## Work required
Transcribe the following entries word for word; no picture is to appear in the copy.

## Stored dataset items
┌──
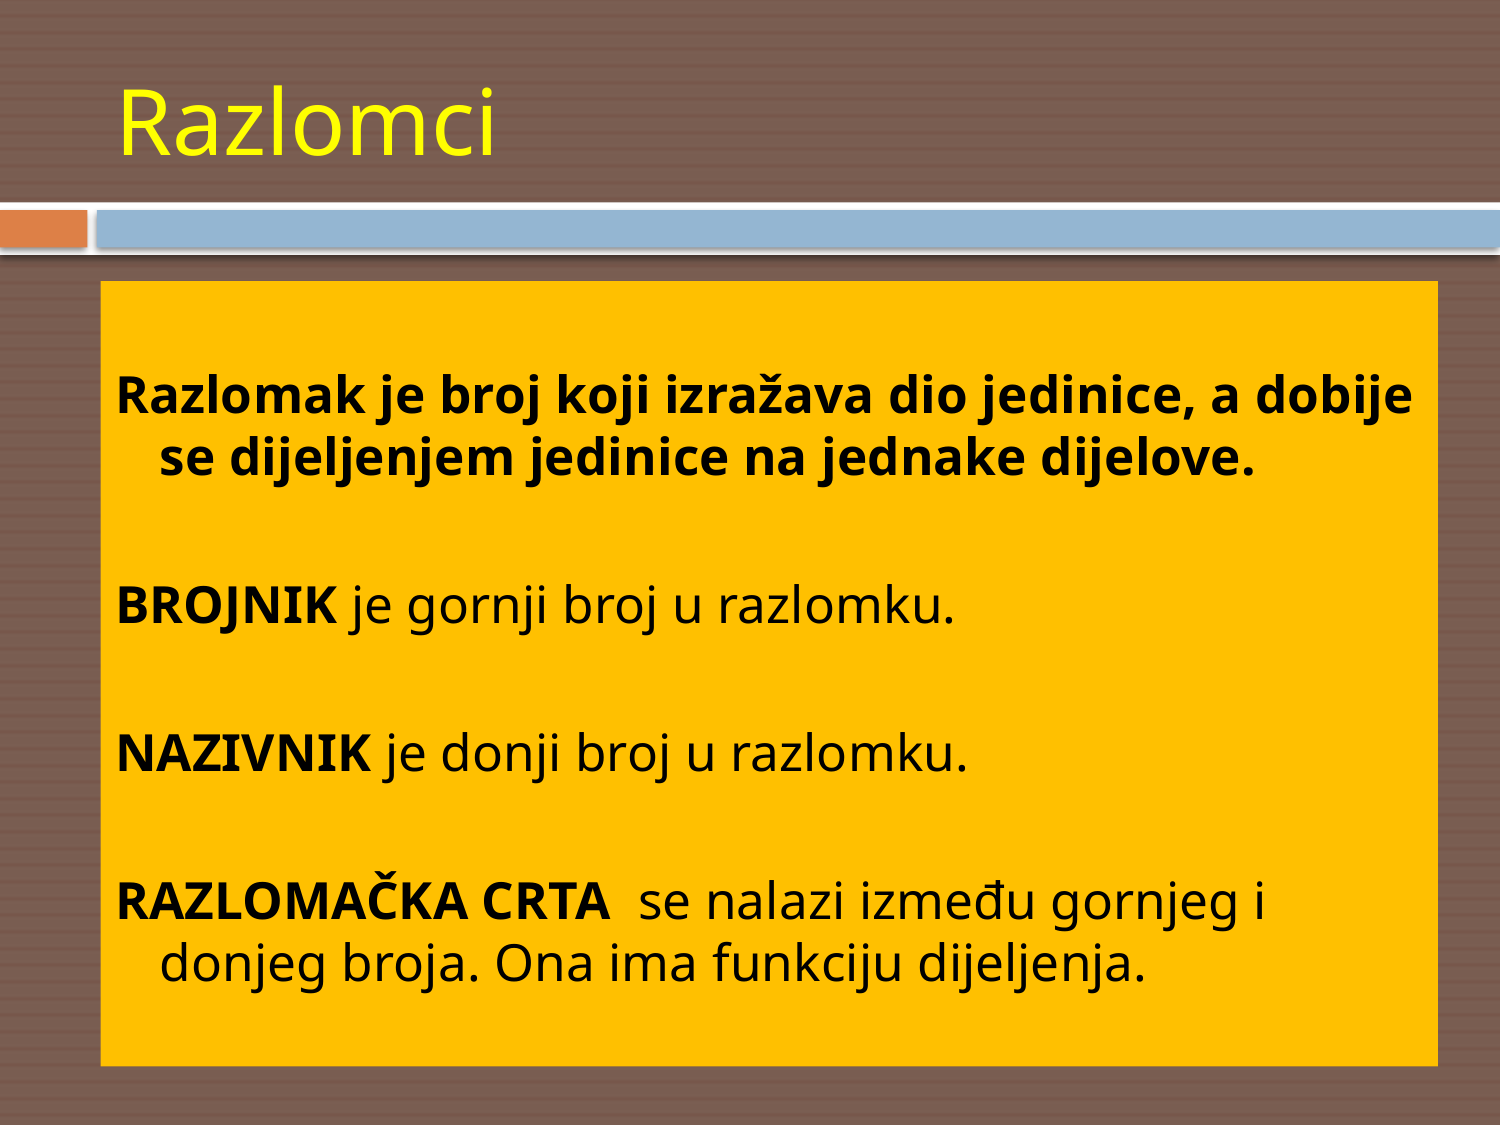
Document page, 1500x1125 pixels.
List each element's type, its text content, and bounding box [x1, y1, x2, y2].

title Razlomci [100, 37, 1438, 200]
list Razlomak je broj koji izražava dio jedinice, a dobije se dijeljenjem jedinice na jednake dijelove. BROJNIK je gornji broj u razlomku. NAZIVNIK je donji broj u razlomku. RAZLOMAČKA CRTA se nalazi između gornjeg i donjeg broja. Ona ima funkciju dijeljenja. [100, 281, 1438, 1067]
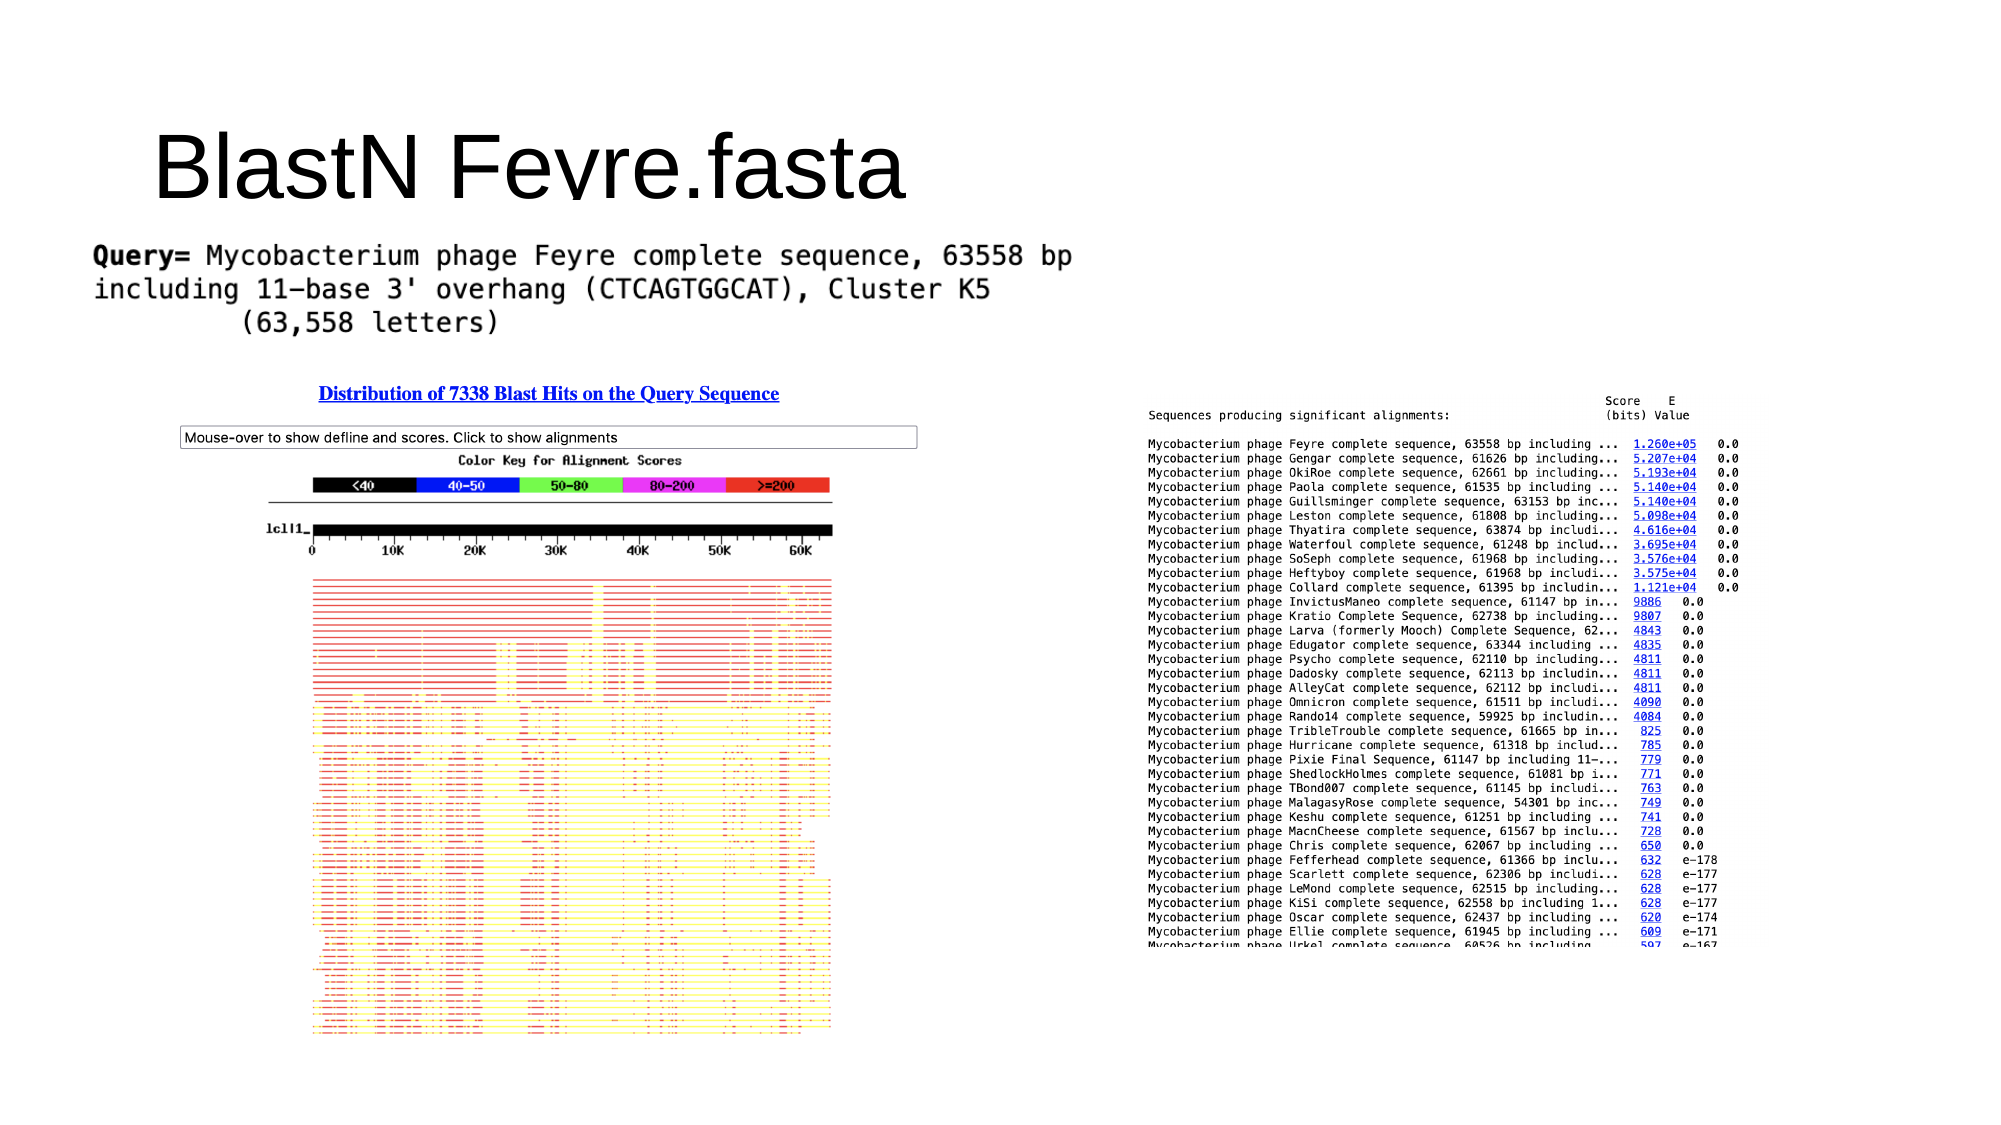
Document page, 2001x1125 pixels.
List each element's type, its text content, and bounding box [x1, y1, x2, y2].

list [175, 380, 918, 1036]
title BlastN Feyre.fasta [137, 59, 1863, 278]
picture [1143, 394, 1769, 947]
picture [78, 200, 1100, 355]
└──
## The completed task
Document page, 1500x1125 pixels.
List each element's type, its text content, and bounding box [x1, y1, x2, y2].

title Razlomci [100, 37, 1438, 200]
list Razlomak je broj koji izražava dio jedinice, a dobije se dijeljenjem jedinice na jednake dijelove. BROJNIK je gornji broj u razlomku. NAZIVNIK je donji broj u razlomku. RAZLOMAČKA CRTA se nalazi između gornjeg i donjeg broja. Ona ima funkciju dijeljenja. [100, 281, 1438, 1067]
Document page, 2001x1125 pixels.
List each element's type, its text content, and bounding box [x1, y1, x2, y2].

list [175, 380, 918, 1036]
title BlastN Feyre.fasta [137, 59, 1863, 278]
picture [1143, 394, 1769, 947]
picture [78, 200, 1100, 355]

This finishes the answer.